Dzisiejsza decyzja FOMC, nie bez kozery uznawana za wydarzenie tygodnia – o ile nie miesiąca – w ostatnich dniach zdecydowanie straciła na znaczeniu w świetle nierozstrzygniętych obaw o przyszłość chińskiego giganta z rynku nieruchomości. W tej sytuacji uczestnicy rynku coraz częściej zadają sobie pytanie, czy Rezerwa Federalna nie zagra na zwłokę i nie wykorzysta niepewnej sytuacji Evergrande jako argumentu za odroczeniem decyzji w zakresie zmian w parametrach polityki monetarnej.

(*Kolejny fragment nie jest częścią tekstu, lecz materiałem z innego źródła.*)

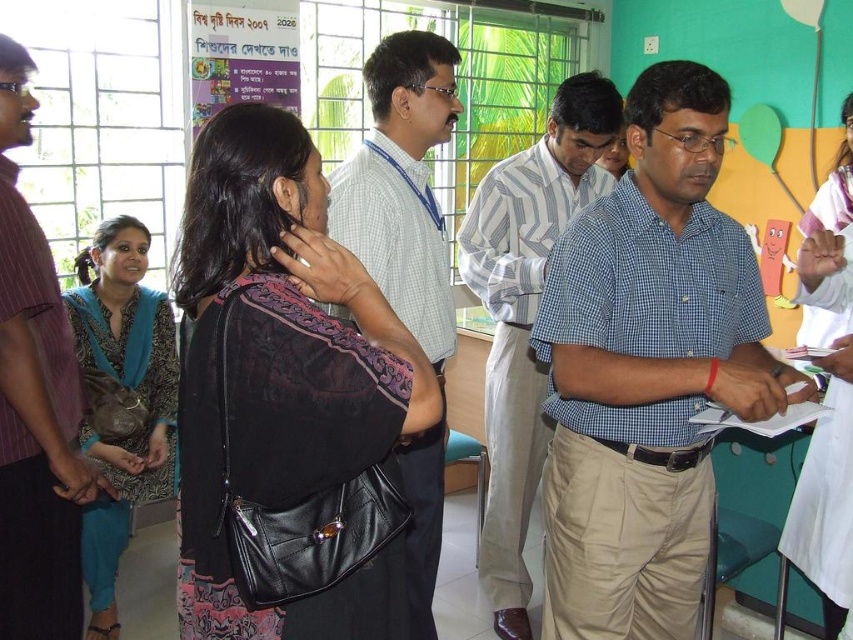
You are standing in the room and want to reach a point that is 5.59 feet away from you. Is the point at coordinates point (566, 572) within reach if you can extend your arm 5 feet?

The point (566, 572) is 5.59 feet away from the viewer. Since your arm can only extend 5 feet, you cannot reach it.

You are organizing a charity event and need to arrange shirts of different widths for a display. You have a blue checkered shirt at center and a striped cotton shirt at left. Which shirt should you choose if you want the wider one for the center of the display?

The blue checkered shirt at center is wider than the striped cotton shirt at left, so you should choose the blue checkered shirt at center for the center of the display.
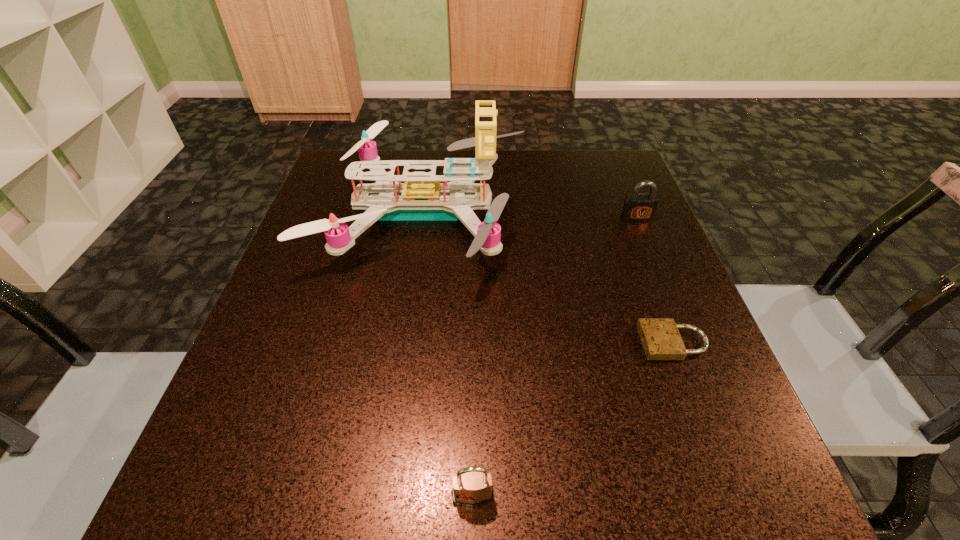
The height and width of the screenshot is (540, 960). What are the coordinates of `vacant space that satisfies the following two spatial constraints: 1. on the front of the farthest padlock near the keyhole; 2. on the keyhole side of the second nearest padlock` in the screenshot? It's located at (688, 342).

The width and height of the screenshot is (960, 540). What are the coordinates of `vacant region that satisfies the following two spatial constraints: 1. on the front-facing side of the drone; 2. on the back side of the nearest object` in the screenshot? It's located at (381, 496).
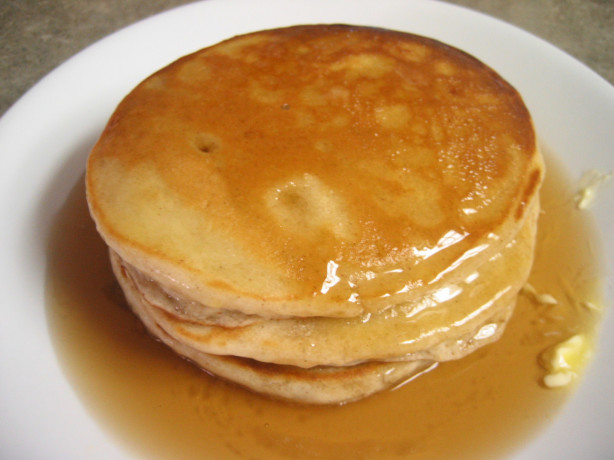
The width and height of the screenshot is (614, 460). In order to click on granite countertop in this screenshot , I will do `click(573, 34)`, `click(25, 26)`.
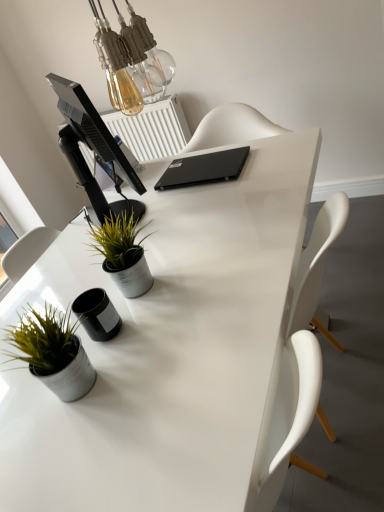
Question: Should I look upward or downward to see white glossy desk at center?

Choices:
 (A) down
 (B) up

Answer: (A)

Question: Is the depth of white glossy desk at center less than that of white plastic radiator at upper center?

Choices:
 (A) no
 (B) yes

Answer: (B)

Question: Is the surface of white glossy desk at center in direct contact with white plastic radiator at upper center?

Choices:
 (A) yes
 (B) no

Answer: (B)

Question: Is white glossy desk at center looking in the opposite direction of white plastic radiator at upper center?

Choices:
 (A) no
 (B) yes

Answer: (A)

Question: Does white glossy desk at center have a greater height compared to white plastic radiator at upper center?

Choices:
 (A) yes
 (B) no

Answer: (A)

Question: Is white glossy desk at center to the right of white plastic radiator at upper center from the viewer's perspective?

Choices:
 (A) yes
 (B) no

Answer: (A)

Question: Considering the relative sizes of white glossy desk at center and white plastic radiator at upper center in the image provided, is white glossy desk at center thinner than white plastic radiator at upper center?

Choices:
 (A) yes
 (B) no

Answer: (B)

Question: Does matte gray pot at lower left, marked as the 2th houseplant in a back-to-front arrangement, have a lesser width compared to metallic gray pot at center, the second houseplant positioned from the front?

Choices:
 (A) no
 (B) yes

Answer: (B)

Question: Considering the relative positions of matte gray pot at lower left, marked as the first houseplant in a front-to-back arrangement, and metallic gray pot at center, marked as the 1th houseplant in a back-to-front arrangement, in the image provided, is matte gray pot at lower left, marked as the first houseplant in a front-to-back arrangement, in front of metallic gray pot at center, marked as the 1th houseplant in a back-to-front arrangement,?

Choices:
 (A) yes
 (B) no

Answer: (A)

Question: Is metallic gray pot at center, placed as the 1th houseplant when sorted from top to bottom, located within matte gray pot at lower left, which is counted as the first houseplant, starting from the bottom?

Choices:
 (A) yes
 (B) no

Answer: (B)

Question: Considering the relative positions of matte gray pot at lower left, which is counted as the first houseplant, starting from the bottom, and metallic gray pot at center, the second houseplant positioned from the front, in the image provided, is matte gray pot at lower left, which is counted as the first houseplant, starting from the bottom, to the left of metallic gray pot at center, the second houseplant positioned from the front, from the viewer's perspective?

Choices:
 (A) no
 (B) yes

Answer: (B)

Question: Is matte gray pot at lower left, which is counted as the first houseplant, starting from the bottom, positioned beyond the bounds of metallic gray pot at center, the second houseplant positioned from the front?

Choices:
 (A) no
 (B) yes

Answer: (B)

Question: Does matte gray pot at lower left, marked as the first houseplant in a front-to-back arrangement, lie behind metallic gray pot at center, marked as the 1th houseplant in a back-to-front arrangement?

Choices:
 (A) yes
 (B) no

Answer: (B)

Question: Considering the relative sizes of black matte laptop at center and matte gray pot at lower left, which is the 2th houseplant from top to bottom, in the image provided, is black matte laptop at center smaller than matte gray pot at lower left, which is the 2th houseplant from top to bottom,?

Choices:
 (A) yes
 (B) no

Answer: (A)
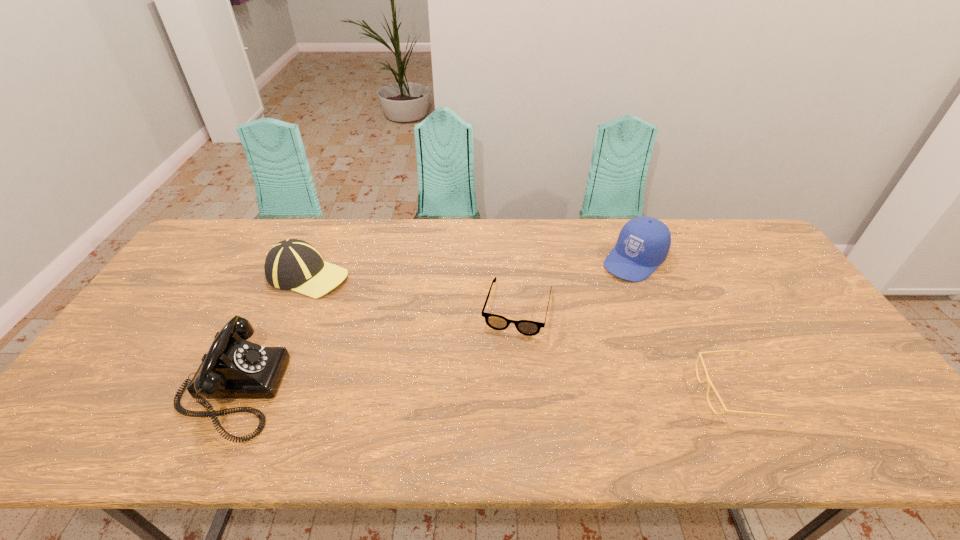
Locate which object is the closest to the cap. Please provide its 2D coordinates. Your answer should be formatted as a tuple, i.e. [(x, y)], where the tuple contains the x and y coordinates of a point satisfying the conditions above.

[(526, 327)]

In order to click on free point that satisfies the following two spatial constraints: 1. on the front side of the farther spectacles; 2. in front of the lenses of the nearer spectacles in this screenshot , I will do `click(524, 392)`.

Locate an element on the screen. vacant space that satisfies the following two spatial constraints: 1. on the front side of the nearer spectacles; 2. in front of the lenses of the baseball cap is located at coordinates [257, 392].

Where is `vacant area that satisfies the following two spatial constraints: 1. on the front side of the third tallest object; 2. in front of the lenses of the nearer spectacles`? vacant area that satisfies the following two spatial constraints: 1. on the front side of the third tallest object; 2. in front of the lenses of the nearer spectacles is located at coordinates point(257,392).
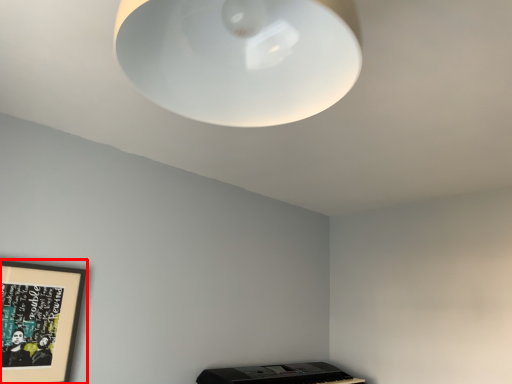
Question: From the image, what is the correct spatial relationship of picture frame (annotated by the red box) in relation to lamp?

Choices:
 (A) left
 (B) right

Answer: (A)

Czy Rezerwa Federalna wykorzysta Evergrande jako wymówkę do odroczenia taperingu?
Abstrahując od wydarzeń w Chinach, po niewiele wnoszącym Sympozjum w Jackson Hole, które upłynęło pod znakiem „dalszej obserwacji rozwoju sytuacji”, mało kto spodziewa się, że dzisiejsza decyzja FOMC przyniesie bardziej znaczące – jeśli w ogóle jakiekolwiek – zmiany w polityce monetarnej amerykańskiego banku centralnego. Zdecydowanie częściej mówiło się o ewentualnej zapowiedzi terminu rozpoczęcia ich wdrażania. W obecnej sytuacji nawet to wydaje się dużo, zważywszy, że Jerome Powell – Przewodniczący Rezerwy Federalnej – łapie się każdej wymówki – która byłaby w stanie jakkolwiek uzasadnić kontynuację poluzowanej do granic polityki monetarnej – niczym tonący brzytwy.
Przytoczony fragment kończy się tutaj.